LIMEN says MALICIOUS — cosine match to a known Cobalt Strike beacon, confidence 1.0, nine neighbor votes from the pattern store. PCAPR finds the TLS JA3 hash matches the CobaltStrike-default fingerprint and the inter-message gap CV is 0.03, meaning the beaconing interval is absurdly regular. The weighted score hits 4 points. The correlator has seen three flows to the same destination IP within two minutes. An investigation opens, PCAPR runs deep analysis on the pcap slice, and the full report drops into the SIEM alongside every other Suricata alert.
minidet is a network threat detection sidecar for Suricata. It runs alongside an existing IDS, scores every TCP/UDP flow through four signal layers, and emits enriched EVE JSON into the same stream Suricata already produces. No pipeline rewrite, no new console to watch, no separate data format.
Running all four signals on every flow is the obvious design. It’s also wrong.
The four layers are designed around cost, not just capability. LIMEN runs inline on every flow — 200 microseconds, supervised cosine similarity, three possible verdicts. The BPB scorer runs async on a token-bucket sample — unsupervised, flags structural novelty in flows LIMEN hasn’t seen before, complements rather than duplicates LIMEN’s signal. GRIMOIRE runs async only on flows where PE, ELF, or ZIP magic bytes appear in the payload — 7b inference takes 10–30 seconds per binary, so it only fires when there is a binary to analyze. PCAPR runs only when the correlator opens a formal investigation — deep protocol analysis is expensive, and it should only happen when something is already suspicious enough to justify it.

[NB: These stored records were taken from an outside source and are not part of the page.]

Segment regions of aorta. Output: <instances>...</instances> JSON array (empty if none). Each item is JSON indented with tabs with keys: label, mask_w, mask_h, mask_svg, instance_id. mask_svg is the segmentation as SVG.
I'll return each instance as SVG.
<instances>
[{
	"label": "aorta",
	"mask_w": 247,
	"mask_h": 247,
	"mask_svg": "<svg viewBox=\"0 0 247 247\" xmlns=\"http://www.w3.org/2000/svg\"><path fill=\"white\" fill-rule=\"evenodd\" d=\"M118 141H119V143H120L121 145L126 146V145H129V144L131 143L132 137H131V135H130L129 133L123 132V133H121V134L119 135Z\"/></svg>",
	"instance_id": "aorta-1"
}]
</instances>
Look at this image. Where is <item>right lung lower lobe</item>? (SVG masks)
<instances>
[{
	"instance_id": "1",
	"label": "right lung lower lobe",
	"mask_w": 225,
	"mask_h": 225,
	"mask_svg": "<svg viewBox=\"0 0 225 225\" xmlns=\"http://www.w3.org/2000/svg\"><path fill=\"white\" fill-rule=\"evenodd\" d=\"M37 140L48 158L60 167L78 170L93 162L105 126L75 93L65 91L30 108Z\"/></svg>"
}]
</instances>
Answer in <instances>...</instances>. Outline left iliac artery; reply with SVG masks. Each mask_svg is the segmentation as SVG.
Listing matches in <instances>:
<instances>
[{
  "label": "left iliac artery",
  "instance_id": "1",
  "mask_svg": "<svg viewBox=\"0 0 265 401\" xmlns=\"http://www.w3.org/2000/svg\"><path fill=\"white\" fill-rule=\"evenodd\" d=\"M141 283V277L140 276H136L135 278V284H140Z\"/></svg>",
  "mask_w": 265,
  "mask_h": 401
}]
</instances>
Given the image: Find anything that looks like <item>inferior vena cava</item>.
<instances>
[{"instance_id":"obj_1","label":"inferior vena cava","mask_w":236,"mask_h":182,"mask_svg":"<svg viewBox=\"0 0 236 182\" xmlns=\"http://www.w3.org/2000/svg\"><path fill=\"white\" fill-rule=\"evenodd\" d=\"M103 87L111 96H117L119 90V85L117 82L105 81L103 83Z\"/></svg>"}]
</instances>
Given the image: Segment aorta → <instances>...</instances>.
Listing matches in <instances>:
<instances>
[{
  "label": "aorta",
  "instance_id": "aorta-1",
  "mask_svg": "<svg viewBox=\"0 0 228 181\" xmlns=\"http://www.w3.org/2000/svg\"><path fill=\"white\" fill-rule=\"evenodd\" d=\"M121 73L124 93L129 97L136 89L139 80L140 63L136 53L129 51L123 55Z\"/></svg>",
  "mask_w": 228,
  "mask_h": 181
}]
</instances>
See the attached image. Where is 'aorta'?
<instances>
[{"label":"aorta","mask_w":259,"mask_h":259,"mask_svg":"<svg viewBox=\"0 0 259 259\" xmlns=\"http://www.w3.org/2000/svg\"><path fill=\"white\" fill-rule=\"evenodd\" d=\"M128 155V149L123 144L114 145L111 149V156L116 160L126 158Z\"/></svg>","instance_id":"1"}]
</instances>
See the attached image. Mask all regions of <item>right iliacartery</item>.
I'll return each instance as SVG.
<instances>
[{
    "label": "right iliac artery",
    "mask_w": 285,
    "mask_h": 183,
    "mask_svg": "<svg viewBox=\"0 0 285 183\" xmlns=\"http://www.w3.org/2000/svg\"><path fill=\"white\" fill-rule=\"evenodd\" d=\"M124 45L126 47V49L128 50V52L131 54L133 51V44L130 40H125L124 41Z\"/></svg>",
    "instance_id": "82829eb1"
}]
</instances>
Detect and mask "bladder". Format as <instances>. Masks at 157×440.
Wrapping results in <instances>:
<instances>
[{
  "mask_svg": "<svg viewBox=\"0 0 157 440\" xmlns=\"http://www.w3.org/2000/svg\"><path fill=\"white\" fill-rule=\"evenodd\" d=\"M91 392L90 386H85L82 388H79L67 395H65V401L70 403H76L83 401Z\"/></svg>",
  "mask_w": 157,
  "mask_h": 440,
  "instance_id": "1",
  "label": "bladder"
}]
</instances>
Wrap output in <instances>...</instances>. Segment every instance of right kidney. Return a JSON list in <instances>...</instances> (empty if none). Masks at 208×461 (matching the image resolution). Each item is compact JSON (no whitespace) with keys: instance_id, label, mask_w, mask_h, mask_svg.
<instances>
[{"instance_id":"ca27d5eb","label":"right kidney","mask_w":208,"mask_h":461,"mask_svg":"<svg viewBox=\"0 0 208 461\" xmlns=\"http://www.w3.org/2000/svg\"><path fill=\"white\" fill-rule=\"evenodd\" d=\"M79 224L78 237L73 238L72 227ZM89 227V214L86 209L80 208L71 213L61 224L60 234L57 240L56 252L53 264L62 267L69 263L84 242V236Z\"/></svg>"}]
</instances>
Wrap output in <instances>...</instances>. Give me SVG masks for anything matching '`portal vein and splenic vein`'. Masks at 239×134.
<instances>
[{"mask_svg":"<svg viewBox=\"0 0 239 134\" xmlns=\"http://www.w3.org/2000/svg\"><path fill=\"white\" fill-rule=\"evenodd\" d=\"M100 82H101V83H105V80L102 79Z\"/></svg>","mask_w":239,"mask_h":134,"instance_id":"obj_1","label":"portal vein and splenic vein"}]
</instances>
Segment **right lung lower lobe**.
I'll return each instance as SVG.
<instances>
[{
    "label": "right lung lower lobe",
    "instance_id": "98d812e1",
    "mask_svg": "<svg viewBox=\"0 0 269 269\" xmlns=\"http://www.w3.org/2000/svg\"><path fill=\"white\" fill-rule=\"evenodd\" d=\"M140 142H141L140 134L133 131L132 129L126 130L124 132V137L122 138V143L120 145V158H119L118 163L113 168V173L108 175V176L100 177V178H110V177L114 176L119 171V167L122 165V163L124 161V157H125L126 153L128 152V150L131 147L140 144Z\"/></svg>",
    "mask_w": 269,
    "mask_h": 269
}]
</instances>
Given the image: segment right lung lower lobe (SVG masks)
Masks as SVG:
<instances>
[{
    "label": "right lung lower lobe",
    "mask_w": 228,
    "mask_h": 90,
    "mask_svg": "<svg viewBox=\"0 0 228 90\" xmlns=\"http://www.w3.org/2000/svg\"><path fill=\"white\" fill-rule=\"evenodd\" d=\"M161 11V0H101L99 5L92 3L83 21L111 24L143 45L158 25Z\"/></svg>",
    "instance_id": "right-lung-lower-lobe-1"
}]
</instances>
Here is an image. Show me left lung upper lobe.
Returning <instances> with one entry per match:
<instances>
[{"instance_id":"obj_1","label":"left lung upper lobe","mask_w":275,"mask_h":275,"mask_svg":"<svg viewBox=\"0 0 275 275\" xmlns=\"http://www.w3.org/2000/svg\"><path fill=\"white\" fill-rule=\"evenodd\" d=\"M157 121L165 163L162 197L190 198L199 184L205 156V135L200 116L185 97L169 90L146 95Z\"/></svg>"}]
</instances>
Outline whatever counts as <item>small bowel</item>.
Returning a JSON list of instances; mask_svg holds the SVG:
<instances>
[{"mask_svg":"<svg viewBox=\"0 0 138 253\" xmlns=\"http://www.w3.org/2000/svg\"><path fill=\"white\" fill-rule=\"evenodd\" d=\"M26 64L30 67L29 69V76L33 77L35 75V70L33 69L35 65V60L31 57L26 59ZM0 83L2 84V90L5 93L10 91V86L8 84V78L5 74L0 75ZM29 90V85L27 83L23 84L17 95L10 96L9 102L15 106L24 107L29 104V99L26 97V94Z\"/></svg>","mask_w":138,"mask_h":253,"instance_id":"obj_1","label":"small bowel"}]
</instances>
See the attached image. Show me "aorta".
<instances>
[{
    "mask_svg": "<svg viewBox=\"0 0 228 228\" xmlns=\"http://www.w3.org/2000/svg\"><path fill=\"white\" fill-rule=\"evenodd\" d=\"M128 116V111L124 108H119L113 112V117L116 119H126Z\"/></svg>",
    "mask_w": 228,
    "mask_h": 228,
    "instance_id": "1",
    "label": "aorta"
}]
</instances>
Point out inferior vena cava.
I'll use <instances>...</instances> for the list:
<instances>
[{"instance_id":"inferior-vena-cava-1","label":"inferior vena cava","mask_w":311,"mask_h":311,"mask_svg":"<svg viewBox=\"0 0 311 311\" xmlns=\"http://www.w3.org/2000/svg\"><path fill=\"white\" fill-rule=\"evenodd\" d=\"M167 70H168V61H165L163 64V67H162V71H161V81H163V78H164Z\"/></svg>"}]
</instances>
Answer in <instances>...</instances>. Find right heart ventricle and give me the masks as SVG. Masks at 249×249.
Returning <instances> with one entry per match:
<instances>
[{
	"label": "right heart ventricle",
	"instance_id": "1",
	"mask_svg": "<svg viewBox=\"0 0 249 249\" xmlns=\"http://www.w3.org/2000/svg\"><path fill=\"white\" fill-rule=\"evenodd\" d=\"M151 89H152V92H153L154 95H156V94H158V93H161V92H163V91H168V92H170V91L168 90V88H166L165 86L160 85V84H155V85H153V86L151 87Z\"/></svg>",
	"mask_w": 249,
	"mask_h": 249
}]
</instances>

The queue topology keeps LIMEN inline while the slower tools run asynchronously. Each tool reports back via a shared flow_id. The EnvelopeStore collects enrichments from all four layers and emits a unified EVE event when everything has arrived — or after a 60-second TTL if a slow tool is still running.
The correlator watches the score stream and groups events by destination IP using configurable strategies: exact IP match, /24 subnet, /16 subnet, or ASN. When the weighted score sum for a destination crosses a threshold within a sliding window, an InvestigationWorker runs PCAPR on a sliced pcap of the relevant flows. The investigation report lands in the same EVE stream as everything else.
The scoring weights reflect what the signals actually mean. GRIMOIRE calling a binary malicious is worth 3 points — it’s the most specific signal, and it rarely fires. LIMEN match and PCAPR beacon detection are worth 2 each. BPB anomaly and LIMEN UNKNOWN are 1 each — real signals but lower specificity. Alert threshold is 4 points within 15 minutes of event time.
The stack is operational for offline analysis against saved pcaps. Live capture runs via Scapy. The FAISS upgrade for LIMEN’s PatternStore — which unlocks real 1Gbps throughput — is the next piece before calling this production-ready.